それかもう一つ。もういっそ全てを終わらせて――
「おにいさん」
目の前が一層暗くなっていく瞬間、静寂だった空間にしゃがれた音が紛れ込んできた。びくりと体が跳ね、音のした方に視線を彷徨わせると、高架下の闇に紛れるように更に濃い闇の塊みたいなものがもそりと動いた。
「ひっ……」
「あれぇ、驚かせちまったかねぇ」
「あっ、え……人……?」
もそりと動いたものがゆっくりと瞬きをする。濃い闇のようなそれは布切れを纏った老人だった。しわくちゃの顔面に濁った目がギラリと光っている。
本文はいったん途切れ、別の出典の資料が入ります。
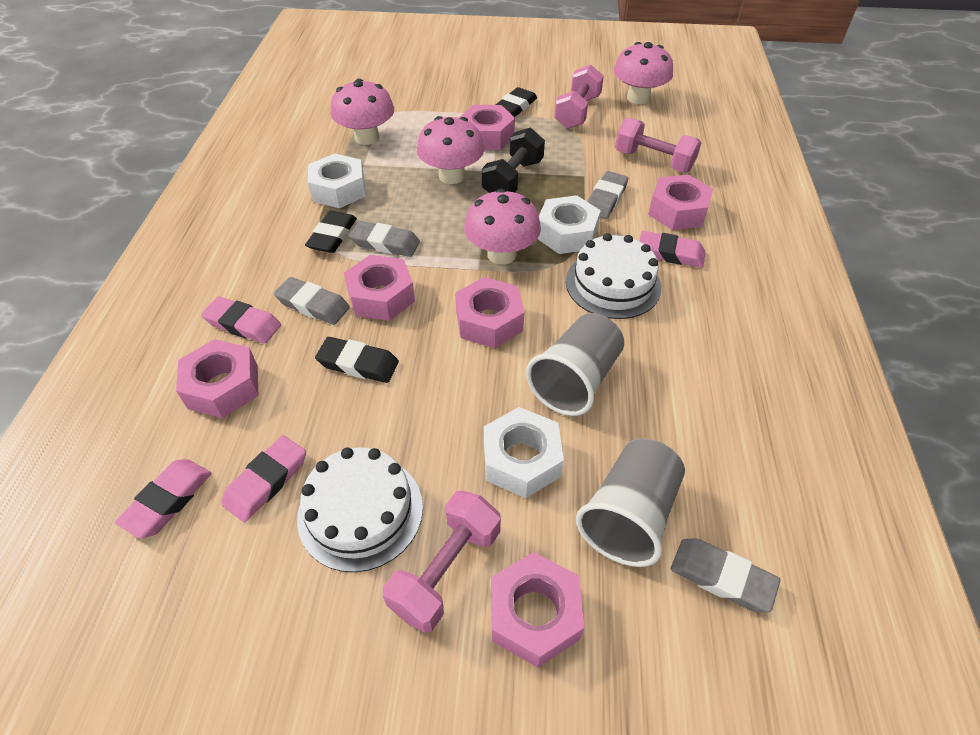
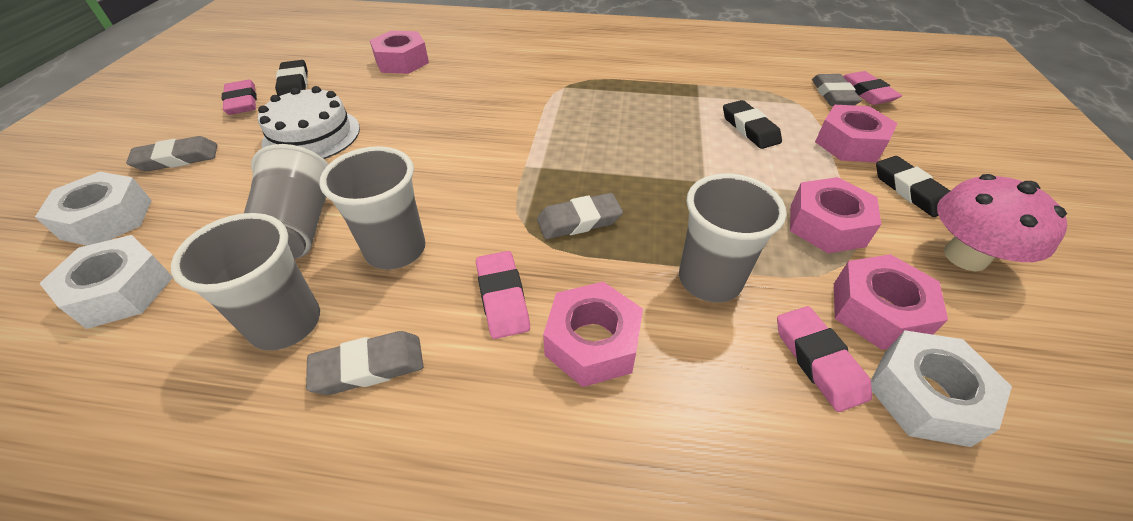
black dumbbell: [482,127,545,193] = 1 -> none = 0
grey cup: [526,313,624,416] [576,439,685,567] = 2 -> [171,213,320,351] [244,144,329,259] [320,146,426,270] [679,173,786,303] = 4
pink dumbbell: [383,491,501,633] [554,65,604,129] [615,117,701,172] = 3 -> none = 0
pink mushroom: [331,79,394,145] [417,116,484,184] [464,189,541,265] [614,42,673,104] = 4 -> [937,174,1067,271] = 1
pink nut: [176,339,258,418] [344,255,415,321] [455,277,524,348] [459,105,515,150] [491,552,584,668] [648,174,713,230] = 6 -> [370,30,429,74] [543,282,643,387] [790,177,881,254] [815,105,898,163] [834,254,948,350] = 5
white cake: [297,447,423,572] [566,233,661,319] = 2 -> [258,86,360,159] = 1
こんなところに人がいるとは思っておらず、不意打ちのようなそれに沈みかけていた心臓がばくばくと早鐘を打っていた。けれどよく考えると高架下は雨風を防げる場所だ。浮浪者がいてもおかしくない。咄嗟に物乞いかと思い、顔が引き攣る。人に与えられるものなんて、自分は何も持っていない。
「すまないねぇ。でも、警戒しなくてもいいよ。物乞いなんかでもない」
視線を逸らし、早々に踵を返そうとした足が止まる。こちらの心を読んだようなその言葉にぞわりと鳥肌が立った。思わず振り返ると老人は――よく見ると老女は闇の中で不気味に笑っている。
「こう見えて私は占いをやっててねぇ。おにいさん、あんたは随分つかれているね。仕事も人間関係も締め付けられて、もうどうにもならなくなってる」
その時、自分にはこの老女が天から遣わされた救いの象徴に見えた。誰にも言えない、誰にも分ってもらえない気持ちに差し伸ばされた光に見えた。知らず、足が一歩踏み出る。
「その状態でよく頑張っている。でもねぇ、もう危ないところまで来ているねぇ」
「どうすれば……どうすればいいんですか……」
靴底が擦った小石がじゃりっという音を立てて闇に消える。いつの間にか手を伸ばせば触れるほど自ら老女に近づいていた。もそりと動く彼女は、自分の背丈の半分程だった。その前に膝をつく。
目線の高さに合った彼女の口から空気と共にひひっという笑みが零れた。布切れの間から枯れ枝のような腕がこちらに伸ばされる。
「これを」
「これは……?」
「お守りさねぇ」
あんたを守るための。
そういって、彼女は自分の手にそれを握らせた。